INSTRUCTION:
Copy every line of the data that contains the string "bien".

*** Opening of DATASET CONTENT ***

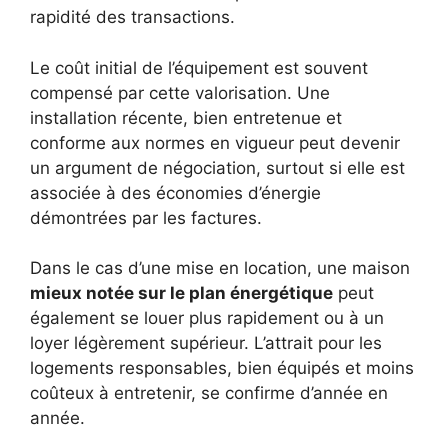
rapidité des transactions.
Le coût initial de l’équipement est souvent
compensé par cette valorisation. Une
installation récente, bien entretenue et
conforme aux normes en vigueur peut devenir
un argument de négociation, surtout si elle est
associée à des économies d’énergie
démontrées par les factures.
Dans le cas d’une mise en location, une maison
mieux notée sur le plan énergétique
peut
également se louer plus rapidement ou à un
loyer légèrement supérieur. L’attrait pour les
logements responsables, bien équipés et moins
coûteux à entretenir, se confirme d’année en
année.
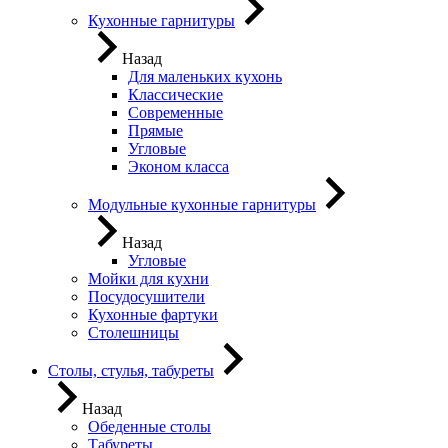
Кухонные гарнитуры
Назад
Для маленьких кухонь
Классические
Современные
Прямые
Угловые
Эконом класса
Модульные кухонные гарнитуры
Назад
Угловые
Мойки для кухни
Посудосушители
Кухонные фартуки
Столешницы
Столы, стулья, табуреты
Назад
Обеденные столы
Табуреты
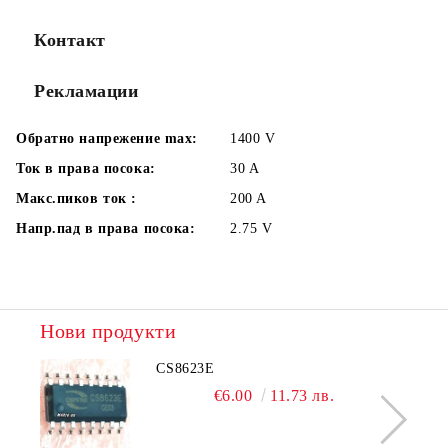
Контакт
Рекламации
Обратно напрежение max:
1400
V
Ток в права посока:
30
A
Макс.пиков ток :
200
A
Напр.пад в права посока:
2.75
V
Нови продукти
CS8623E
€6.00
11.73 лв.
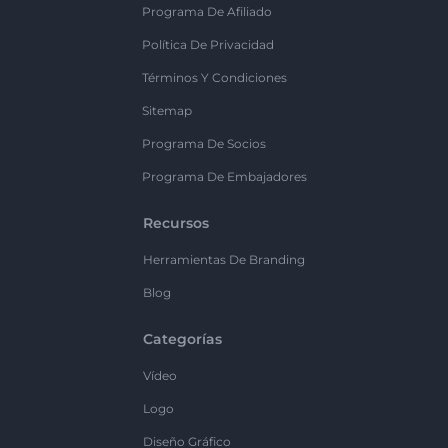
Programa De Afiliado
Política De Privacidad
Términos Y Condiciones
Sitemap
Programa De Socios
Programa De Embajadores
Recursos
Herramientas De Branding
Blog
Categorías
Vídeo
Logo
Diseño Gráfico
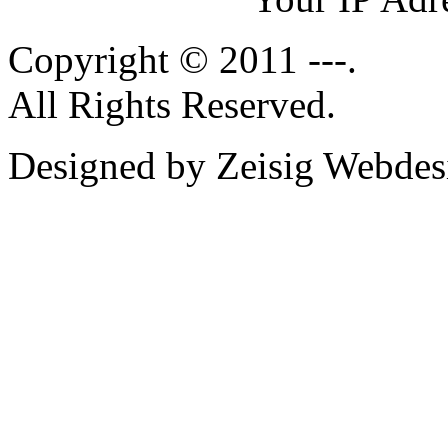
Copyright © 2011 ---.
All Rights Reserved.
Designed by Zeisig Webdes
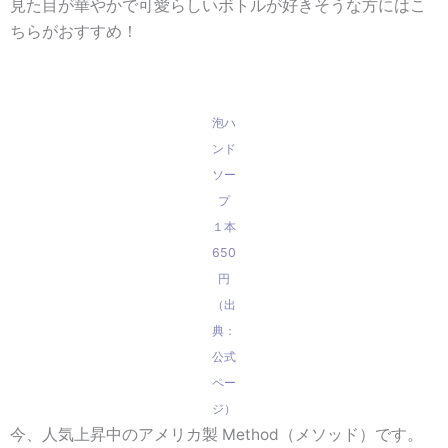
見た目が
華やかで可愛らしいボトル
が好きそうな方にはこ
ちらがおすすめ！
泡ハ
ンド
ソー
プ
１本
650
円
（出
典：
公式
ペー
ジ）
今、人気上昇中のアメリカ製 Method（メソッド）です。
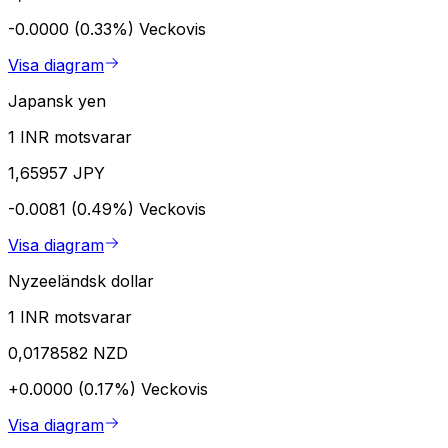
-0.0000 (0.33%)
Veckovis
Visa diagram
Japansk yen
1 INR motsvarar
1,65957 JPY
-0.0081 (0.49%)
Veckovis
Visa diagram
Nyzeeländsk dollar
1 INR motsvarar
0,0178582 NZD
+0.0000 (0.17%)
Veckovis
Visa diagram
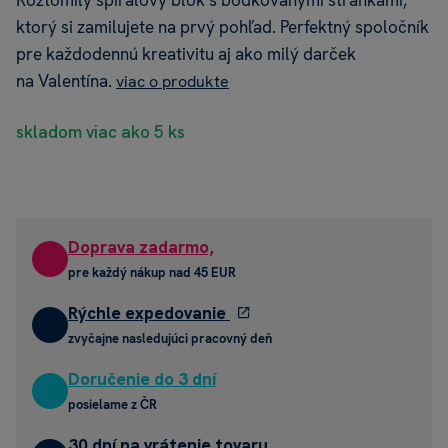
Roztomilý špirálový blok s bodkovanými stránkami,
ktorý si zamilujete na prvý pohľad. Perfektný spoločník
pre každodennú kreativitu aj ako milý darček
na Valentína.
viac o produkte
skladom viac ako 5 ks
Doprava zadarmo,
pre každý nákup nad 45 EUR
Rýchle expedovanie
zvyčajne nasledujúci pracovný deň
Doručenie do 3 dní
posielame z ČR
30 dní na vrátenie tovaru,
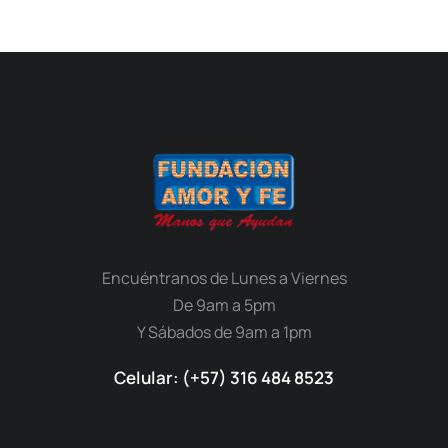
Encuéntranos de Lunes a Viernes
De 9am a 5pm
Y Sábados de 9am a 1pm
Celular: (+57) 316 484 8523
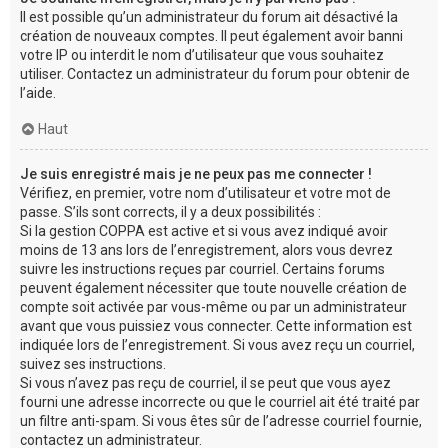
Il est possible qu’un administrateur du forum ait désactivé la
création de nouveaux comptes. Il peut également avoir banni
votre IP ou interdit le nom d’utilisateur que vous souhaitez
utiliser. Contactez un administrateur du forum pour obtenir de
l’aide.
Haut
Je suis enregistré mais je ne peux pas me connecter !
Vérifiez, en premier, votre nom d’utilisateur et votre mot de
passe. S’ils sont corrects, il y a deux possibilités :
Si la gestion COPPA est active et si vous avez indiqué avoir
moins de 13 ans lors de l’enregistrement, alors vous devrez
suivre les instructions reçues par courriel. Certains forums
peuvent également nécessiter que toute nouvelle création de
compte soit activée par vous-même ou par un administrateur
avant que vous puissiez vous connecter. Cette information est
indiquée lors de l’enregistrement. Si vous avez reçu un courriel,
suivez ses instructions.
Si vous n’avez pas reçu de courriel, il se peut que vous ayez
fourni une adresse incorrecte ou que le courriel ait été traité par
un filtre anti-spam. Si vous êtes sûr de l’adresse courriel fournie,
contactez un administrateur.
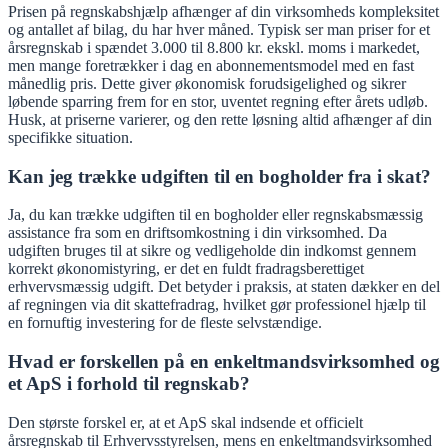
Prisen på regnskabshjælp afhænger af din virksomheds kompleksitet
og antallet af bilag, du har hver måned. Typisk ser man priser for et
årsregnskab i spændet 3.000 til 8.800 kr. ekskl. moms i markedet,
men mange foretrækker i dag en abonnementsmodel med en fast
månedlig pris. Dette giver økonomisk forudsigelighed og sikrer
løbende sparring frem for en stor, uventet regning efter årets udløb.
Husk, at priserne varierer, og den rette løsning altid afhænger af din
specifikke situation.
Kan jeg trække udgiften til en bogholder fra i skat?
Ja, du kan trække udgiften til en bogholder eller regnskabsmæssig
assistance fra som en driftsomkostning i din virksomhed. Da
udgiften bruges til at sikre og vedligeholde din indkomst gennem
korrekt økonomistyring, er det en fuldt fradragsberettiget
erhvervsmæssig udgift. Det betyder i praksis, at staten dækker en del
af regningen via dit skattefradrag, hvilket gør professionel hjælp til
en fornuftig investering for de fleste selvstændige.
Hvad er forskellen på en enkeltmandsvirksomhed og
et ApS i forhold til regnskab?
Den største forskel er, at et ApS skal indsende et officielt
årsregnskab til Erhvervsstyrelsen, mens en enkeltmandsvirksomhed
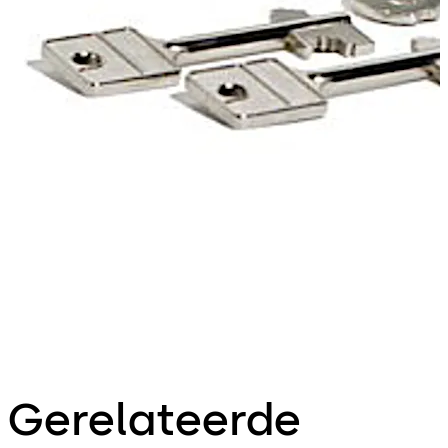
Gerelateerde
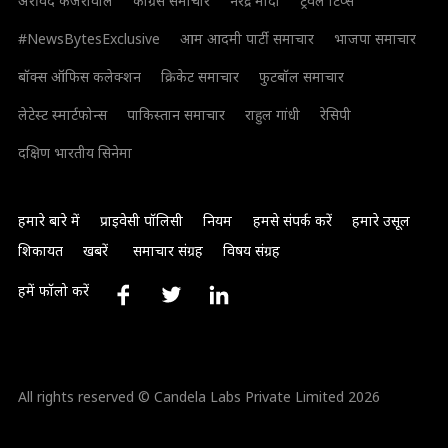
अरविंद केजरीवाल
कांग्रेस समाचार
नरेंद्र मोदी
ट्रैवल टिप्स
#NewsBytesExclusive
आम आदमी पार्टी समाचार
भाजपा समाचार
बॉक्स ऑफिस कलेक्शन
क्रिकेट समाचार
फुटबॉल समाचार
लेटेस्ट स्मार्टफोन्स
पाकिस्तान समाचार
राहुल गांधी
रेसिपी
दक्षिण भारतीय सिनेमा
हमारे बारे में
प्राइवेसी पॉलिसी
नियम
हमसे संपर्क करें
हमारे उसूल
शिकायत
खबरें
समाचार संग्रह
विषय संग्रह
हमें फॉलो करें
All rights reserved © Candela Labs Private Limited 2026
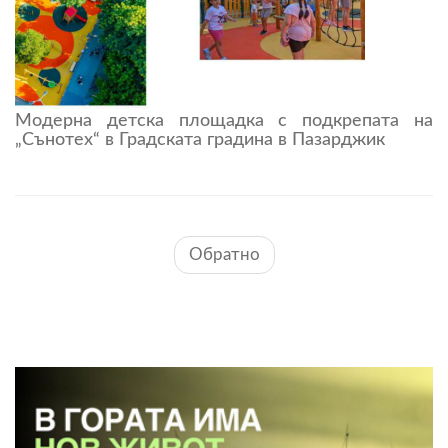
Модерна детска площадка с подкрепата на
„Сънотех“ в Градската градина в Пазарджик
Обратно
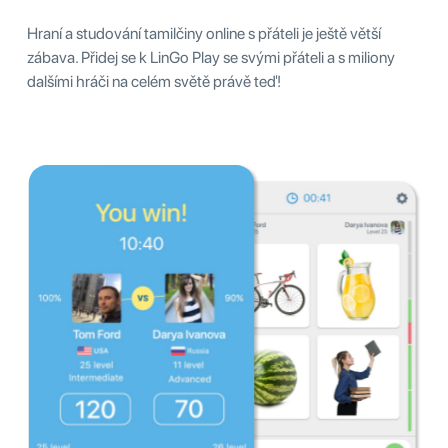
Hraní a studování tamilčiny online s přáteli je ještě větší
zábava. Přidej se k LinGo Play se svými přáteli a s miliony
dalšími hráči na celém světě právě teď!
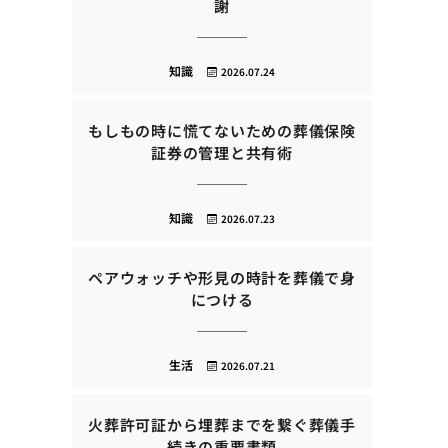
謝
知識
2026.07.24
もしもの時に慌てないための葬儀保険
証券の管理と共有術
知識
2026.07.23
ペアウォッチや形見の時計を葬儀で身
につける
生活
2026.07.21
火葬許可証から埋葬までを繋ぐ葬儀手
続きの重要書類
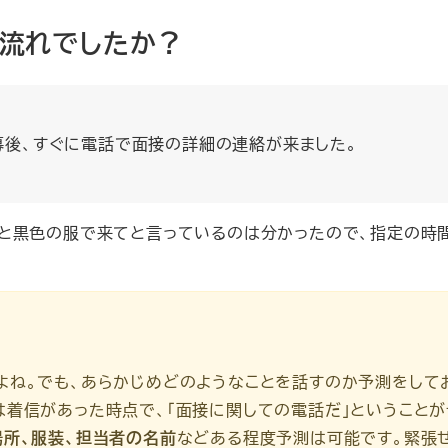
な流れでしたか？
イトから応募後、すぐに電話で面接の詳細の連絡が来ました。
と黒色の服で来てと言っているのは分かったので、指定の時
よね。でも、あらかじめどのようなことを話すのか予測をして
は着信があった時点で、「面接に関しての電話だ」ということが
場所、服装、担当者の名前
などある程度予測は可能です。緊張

*** Close of DATASET CONTENT ***

OUTPUT BELOW:
installation récente, bien entretenue et
logements responsables, bien équipés et moins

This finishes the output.